Education stands as one of the bedrocks of society. Specifically, it is the force that provides society with the basis for its development, gives society a base of able workers, and allows for proper political participation. It has been noted by many strategists and analysts that in order for individuals to advance economically, they need to be exposed to proper education. With this in mind, there is a major problem with education. Inequality is currently overrunning the system. Specifically, there are problems relating to race and to income. People of color and poor people are often abandoned when it comes to education, left to their own devices in schools that tend to fail to them. This is a major social condition issue. At current, the problem can be identified quantitatively by looking at the metrics. People of color and poor people are testing poorer, are graduating at lower rates, and are not able to access the opportunities that tend to go along with education. It is apparent that many of the bigger macroeconomic problems in the American economy—including unemployment, wealth inequality, and the like—are linked to inequality in education. This is why the problem has garnered interest and demanded action by the people who have the ability to fix the issue.
Given how complex this social problem happens to be, it is difficult to nail down a singular cause of the issue. In terms of the economic side of the issue, one can point to the fact that in communities with low incomes and lower wealth ratios, it is true that there is less of a tax base to provide the things that these young people need in their schools. In order to run effective schools, one needs the money to pay good teachers. One also needs the money to purchase computers and other technology that can allow students to develop the skills they need for the modern world. It is difficult to do this in a county where the tax base is not as good as in other counties. Specifically, this problem can be explained by the source of the funding for these schools. School funding often comes from the property taxes collected in the district. This means that in places where there are large portions of homeowners with nice, valuable homes, there is more money to be spent on schools. In places where poorer people live, home values have gone down, and on top of that, more people are apt to rent in these instances.

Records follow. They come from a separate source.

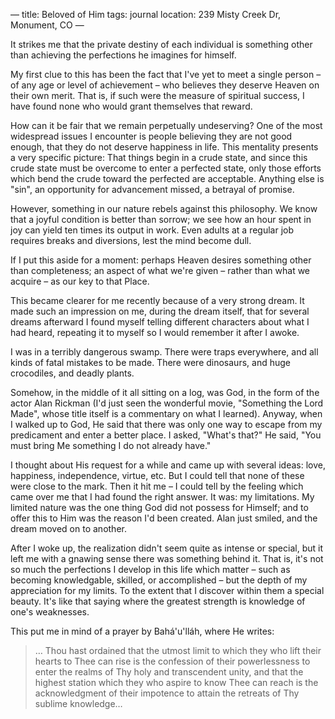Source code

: :PROPERTIES:
:ID:       4E803946-703A-423E-BD09-CE78D03E54D6
:SLUG:     beloved-of-him
:END:
---
title: Beloved of Him
tags: journal
location: 239 Misty Creek Dr, Monument, CO
---

It strikes me that the private destiny of each individual is something
other than achieving the perfections he imagines for himself.

My first clue to this has been the fact that I've yet to meet a single
person -- of any age or level of achievement -- who believes they
deserve Heaven on their own merit. That is, if such were the measure of
spiritual success, I have found none who would grant themselves that
reward.

How can it be fair that we remain perpetually undeserving? One of the
most widespread issues I encounter is people believing they are not good
enough, that they do not deserve happiness in life. This mentality
presents a very specific picture: That things begin in a crude state,
and since this crude state must be overcome to enter a perfected state,
only those efforts which bend the crude toward the perfected are
acceptable. Anything else is "sin", an opportunity for advancement
missed, a betrayal of promise.

However, something in our nature rebels against this philosophy. We know
that a joyful condition is better than sorrow; we see how an hour spent
in joy can yield ten times its output in work. Even adults at a regular
job requires breaks and diversions, lest the mind become dull.

If I put this aside for a moment: perhaps Heaven desires something other
than completeness; an aspect of what we're given -- rather than what we
acquire -- as our key to that Place.

This became clearer for me recently because of a very strong dream. It
made such an impression on me, during the dream itself, that for several
dreams afterward I found myself telling different characters about what
I had heard, repeating it to myself so I would remember it after I
awoke.

I was in a terribly dangerous swamp. There were traps everywhere, and
all kinds of fatal mistakes to be made. There were dinosaurs, and huge
crocodiles, and deadly plants.

Somehow, in the middle of it all sitting on a log, was God, in the form
of the actor Alan Rickman (I'd just seen the wonderful movie, "Something
the Lord Made", whose title itself is a commentary on what I learned).
Anyway, when I walked up to God, He said that there was only one way to
escape from my predicament and enter a better place. I asked, "What's
that?" He said, "You must bring Me something I do not already have."

I thought about His request for a while and came up with several ideas:
love, happiness, independence, virtue, etc. But I could tell that none
of these were close to the mark. Then it hit me -- I could tell by the
feeling which came over me that I had found the right answer. It was: my
limitations. My limited nature was the one thing God did not possess for
Himself; and to offer this to Him was the reason I'd been created. Alan
just smiled, and the dream moved on to another.

After I woke up, the realization didn't seem quite as intense or
special, but it left me with a gnawing sense there was something behind
it. That is, it's not so much the perfections I develop in this life
which matter -- such as becoming knowledgable, skilled, or accomplished
-- but the depth of my appreciation for my limits. To the extent that I
discover within them a special beauty. It's like that saying where the
greatest strength is knowledge of one's weaknesses.

This put me in mind of a prayer by Bahá'u'lláh, where He writes:

#+BEGIN_QUOTE
... Thou hast ordained that the utmost limit to which they who lift
their hearts to Thee can rise is the confession of their powerlessness
to enter the realms of Thy holy and transcendent unity, and that the
highest station which they who aspire to know Thee can reach is the
acknowledgment of their impotence to attain the retreats of Thy sublime
knowledge...

#+END_QUOTE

In terms of the origins of racial inequality in education, one would need to go back more than a hundred years. In the Antebellum period after slavery, freed men wanted their children to have the opportunity to learn. However, those with the power did not want to provide this, as they feared that they might lose control over the social norms of the time. With this in mind, there is a deeply embedded culture in many places that does not value public education because of the racial implications of this investment. More recently, problems have come with divestment from public schools by white flight. In the wake of the Supreme Court’s Brown ruling, schools were integrated throughout the South. Many parents responded by sending their children to segregation academies, which were set up in order to offer safe havens to white parents who did not want their kids to attend newly integrated schools (Figlio & Page, 2002). With this in mind, many of these schools have been abandoned, largely because the parents did not see the value of investing in schools through tax money when they were already paying for their own kids to go to school elsewhere.

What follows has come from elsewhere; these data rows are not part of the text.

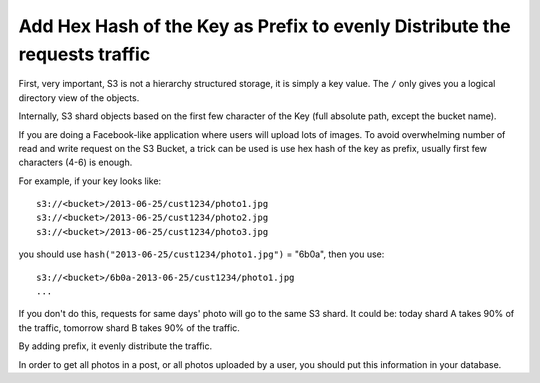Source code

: .. _s3-add-hex-hash-key-as-prefix:

Add Hex Hash of the Key as Prefix to evenly Distribute the requests traffic
==============================================================================

First, very important, S3 is not a hierarchy structured storage, it is simply a key value. The ``/`` only gives you a logical directory view of the objects.

Internally, S3 shard objects based on the first few character of the Key (full absolute path, except the bucket name).

If you are doing a Facebook-like application where users will upload lots of images. To avoid overwhelming number of read and write request on the S3 Bucket, a trick can be used is use hex hash of the key as prefix, usually first few characters (4-6) is enough.

For example, if your key looks like::

    s3://<bucket>/2013-06-25/cust1234/photo1.jpg
    s3://<bucket>/2013-06-25/cust1234/photo2.jpg
    s3://<bucket>/2013-06-25/cust1234/photo3.jpg

you should use ``hash("2013-06-25/cust1234/photo1.jpg")`` = "6b0a", then you use::

    s3://<bucket>/6b0a-2013-06-25/cust1234/photo1.jpg
    ...

If you don't do this, requests for same days' photo will go to the same S3 shard. It could be: today shard A takes 90% of the traffic, tomorrow shard B takes 90% of the traffic.

By adding prefix, it evenly distribute the traffic.

In order to get all photos in a post, or all photos uploaded by a user, you should put this information in your database.

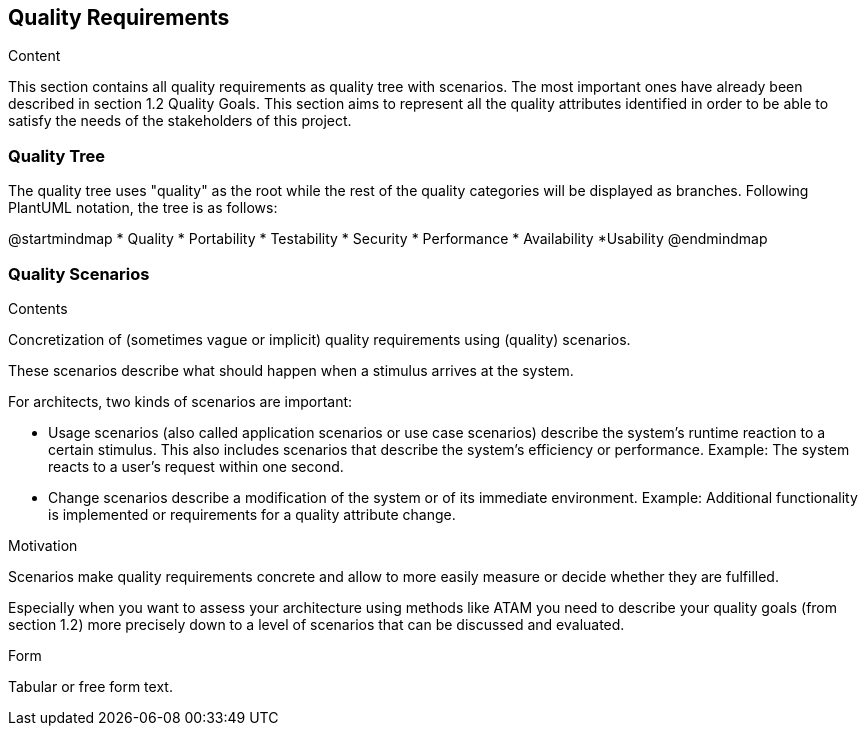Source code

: [[section-quality-scenarios]]
== Quality Requirements


[role="arc42help"]
****

.Content
This section contains all quality requirements as quality tree with scenarios. The most important ones have already been described in section 1.2 Quality Goals. This section aims to represent all the quality attributes identified in order to be able to satisfy the needs of the stakeholders of this project.

****

=== Quality Tree

[role="arc42help"]
****
The quality tree uses "quality" as the root while the rest of the quality categories will be displayed as branches. Following PlantUML notation, the tree is as follows:

@startmindmap
* Quality
	* Portability
	* Testability
  * Security
  * Performance
  * Availability
  *Usability
@endmindmap

****

=== Quality Scenarios

[role="arc42help"]
****
.Contents
Concretization of (sometimes vague or implicit) quality requirements using (quality) scenarios.

These scenarios describe what should happen when a stimulus arrives at the system.

For architects, two kinds of scenarios are important:

* Usage scenarios (also called application scenarios or use case scenarios) describe the system’s runtime reaction to a certain stimulus. This also includes scenarios that describe the system’s efficiency or performance. Example: The system reacts to a user’s request within one second.
* Change scenarios describe a modification of the system or of its immediate environment. Example: Additional functionality is implemented or requirements for a quality attribute change.

.Motivation
Scenarios make quality requirements concrete and allow to
more easily measure or decide whether they are fulfilled.

Especially when you want to assess your architecture using methods like
ATAM you need to describe your quality goals (from section 1.2)
more precisely down to a level of scenarios that can be discussed and evaluated.

.Form
Tabular or free form text.
****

There has been many potential approaches to fixing the problem. Some have proposed school vouchers, which would give certain students a chance to leave public schools and attend private schools on government money (Orfield & Frankenberg, 2013). However, this solution tends to only leave public schools worse off, taking public money and funneling it to private schools and religious schools (Figlio & Page, 2002). In addition, some have suggested further investments from the federal government. The federal government has been more willing to invest money in certain innovative programs, encouraging schools to innovate. These programs have been better received, since they utilize much more public money in order to invest in young people. In addition, there have been private efforts to improve education. Specifically, programs like Teach For America have helped to put good, interested teachers in areas where it has traditionally been hard to get good teachers going. These efforts have been successful, but as with most non-profits, the ability to have a strong impact is somewhat limited.
This problem will continue to be an issue in the future. The reason for this is because the problem is quite large, and it implicates many different public biases. To eradicate this issue would require society to grapple with its issues of racism. To grapple with these issues would require there to be some movement among people who are not currently interested in investing public money in poor individuals. Simply put, there are many barriers, and there does not appear to be the political will in the current environment to change these things. Even though the Democratic Party has made it a priority to invest in public education, there is much push-back at the local and state levels of many states. With large numbers of states falling into the local control of conservative lawmakers, it appears that these problems will continue and potentially get worse in some of these areas, especially as things like school vouchers take hold.
- Figlio, D. N., & Page, M. E. (2002). School choice and the distributional effects of ability tracking: does separation increase inequality?. Journal of Urban Economics, 51(3), 497-514.
- Orfield, G., & Frankenberg, E. (2013). Educational delusions?: Why choice can deepen inequality and how to make schools fair. Univ of California Press.